Electric vehicle drivers in Pennsylvania could soon have more options to charge up thanks to a $5 billion program included in the bipartisan infrastructure bill. The state could receive $171.5 million over the next five years to build a network of charging stations along major highways.
The funding comes from a larger plan by the Biden administration to put new or upgraded electric charging stations every 50 miles along interstate highways. The goal is to give drivers more incentive to buy electric vehicles.
Biden promised the nationwide network during the 2020 presidential campaign as a way to boost electric vehicle sales to 50% of overall vehicle sales by 2030. The effort is part of a wider effort to make the U.S. zero-emissions economy-wide by 2050.
Pennsylvania is eligible for $25 million in the first phase of funding this year.
Construction could begin as early as this fall. Pennsylvania is slated to receive the fifth most money for the project, behind Texas, California, Florida and New York.
The highway buildout will add to the 1,078 public charging locations across Pennsylvania. While some portions of Southwestern Pennsylvania highways —including parts of I-376, I-76, I-79 and I-70— are considered “electric vehicle ready” by the Federal Highway Administration, the federal program would expand that designation. The FHWA considers a highway electric vehicle ready when public fast chargers are fewer than 50 miles apart.
Widespread public access to charging stations could clear a major barrier for hesitant consumers. Half of drivers surveyed in a Consumer Reports study cited inadequate charging infrastructure as a major issue holding them back from going electric.
“A century ago, America ushered in the modern automotive era; now America must lead the electric vehicle revolution,” Transportation Secretary Pete Buttigieg told the Associated Press. Buttigieg will have final sign-off over most aspects of the funding.
Pennsylvania Congressman Conor Lamb applauded the news Thursday as a win for the economy and the environment.

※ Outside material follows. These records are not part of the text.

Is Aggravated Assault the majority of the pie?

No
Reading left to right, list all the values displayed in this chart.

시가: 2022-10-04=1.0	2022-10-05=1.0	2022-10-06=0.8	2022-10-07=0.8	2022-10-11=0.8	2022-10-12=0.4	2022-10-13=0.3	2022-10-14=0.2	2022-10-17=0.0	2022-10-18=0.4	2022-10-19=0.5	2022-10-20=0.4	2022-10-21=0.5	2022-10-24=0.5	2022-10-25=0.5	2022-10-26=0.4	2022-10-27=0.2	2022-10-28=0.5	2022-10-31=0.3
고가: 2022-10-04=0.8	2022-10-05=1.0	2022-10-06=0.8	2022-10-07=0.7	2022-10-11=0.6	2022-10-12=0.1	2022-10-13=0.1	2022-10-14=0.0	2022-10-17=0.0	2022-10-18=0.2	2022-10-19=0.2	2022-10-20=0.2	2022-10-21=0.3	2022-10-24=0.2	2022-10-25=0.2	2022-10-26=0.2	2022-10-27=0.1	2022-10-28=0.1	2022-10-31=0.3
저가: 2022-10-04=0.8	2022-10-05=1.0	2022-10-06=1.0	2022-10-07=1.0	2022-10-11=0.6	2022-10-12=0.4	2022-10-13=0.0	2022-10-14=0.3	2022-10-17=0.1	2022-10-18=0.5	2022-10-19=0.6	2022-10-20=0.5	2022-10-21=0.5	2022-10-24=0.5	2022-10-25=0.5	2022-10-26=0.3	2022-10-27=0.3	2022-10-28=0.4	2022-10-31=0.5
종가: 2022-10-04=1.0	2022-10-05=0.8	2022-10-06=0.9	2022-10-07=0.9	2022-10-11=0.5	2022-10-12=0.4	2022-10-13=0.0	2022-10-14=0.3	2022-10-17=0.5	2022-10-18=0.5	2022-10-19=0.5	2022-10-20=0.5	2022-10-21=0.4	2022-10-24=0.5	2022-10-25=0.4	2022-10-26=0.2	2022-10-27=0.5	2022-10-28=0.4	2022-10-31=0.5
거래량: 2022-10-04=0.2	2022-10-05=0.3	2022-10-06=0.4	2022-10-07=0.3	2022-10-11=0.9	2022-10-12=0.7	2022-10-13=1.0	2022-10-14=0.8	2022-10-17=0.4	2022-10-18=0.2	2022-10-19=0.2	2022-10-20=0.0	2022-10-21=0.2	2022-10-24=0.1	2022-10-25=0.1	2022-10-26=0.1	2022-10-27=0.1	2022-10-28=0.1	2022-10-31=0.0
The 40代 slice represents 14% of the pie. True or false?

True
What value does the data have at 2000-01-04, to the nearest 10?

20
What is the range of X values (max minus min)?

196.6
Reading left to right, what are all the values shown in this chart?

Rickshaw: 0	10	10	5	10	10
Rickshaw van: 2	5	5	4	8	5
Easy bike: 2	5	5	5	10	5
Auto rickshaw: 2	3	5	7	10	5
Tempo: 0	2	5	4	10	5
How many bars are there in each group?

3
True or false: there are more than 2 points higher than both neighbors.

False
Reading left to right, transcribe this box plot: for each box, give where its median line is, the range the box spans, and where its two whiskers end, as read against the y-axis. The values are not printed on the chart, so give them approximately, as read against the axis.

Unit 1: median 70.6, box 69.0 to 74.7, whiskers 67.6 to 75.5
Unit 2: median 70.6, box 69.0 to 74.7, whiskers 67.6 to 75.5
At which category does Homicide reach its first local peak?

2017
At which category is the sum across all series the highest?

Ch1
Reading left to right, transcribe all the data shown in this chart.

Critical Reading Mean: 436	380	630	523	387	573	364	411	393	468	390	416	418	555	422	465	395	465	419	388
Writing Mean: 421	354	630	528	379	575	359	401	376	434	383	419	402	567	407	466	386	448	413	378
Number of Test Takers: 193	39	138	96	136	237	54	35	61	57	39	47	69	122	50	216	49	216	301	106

“This is great news for the environment and for union jobs,” said Lamb. “This $25 billion federal investment will jump-start the work to build the electric vehicle transportation technology and infrastructure for our state and our region.”
Western Pennsylvania electrical workers praised the potential new jobs supported by the funding.
“We’re already training the men and women who are going to build this network of electric vehicle charging stations here in western Pennsylvania,” said Thomas R. McIntyre, IBEW Local Union No. 5 business manager. “The federal funding from the Bipartisan Infrastructure Law [Lamb] helped to pass will ensure that work gets done.”
Each new charging station will feature at least four fast-charger ports, which are able to fully charge vehicles in about an hour. The funding will focus on charging station buildout along highways, rather than in neighborhoods and public community spaces.
But Pennsylvania’s Department of Environmental Protection expects to spend $2.2 million this year on transportation projects that include community public electric charging and fuel stations.
The majority of electric vehicle owners primarily charge up at home. But consumers who park on the street or live in apartment buildings rely on public charging infrastructure. Improving access to charging stations near home or along major highways will become critical as more consumers switch to electric vehicles.
Energy Secretary Jennifer Granholm told the AP that the aim of the federal funds is to save Americans money and help them travel longer distances.
“We are modernizing America’s national highway system for drivers in cities large and small, towns and rural communities, to take advantage of the benefits of driving electric,” she said.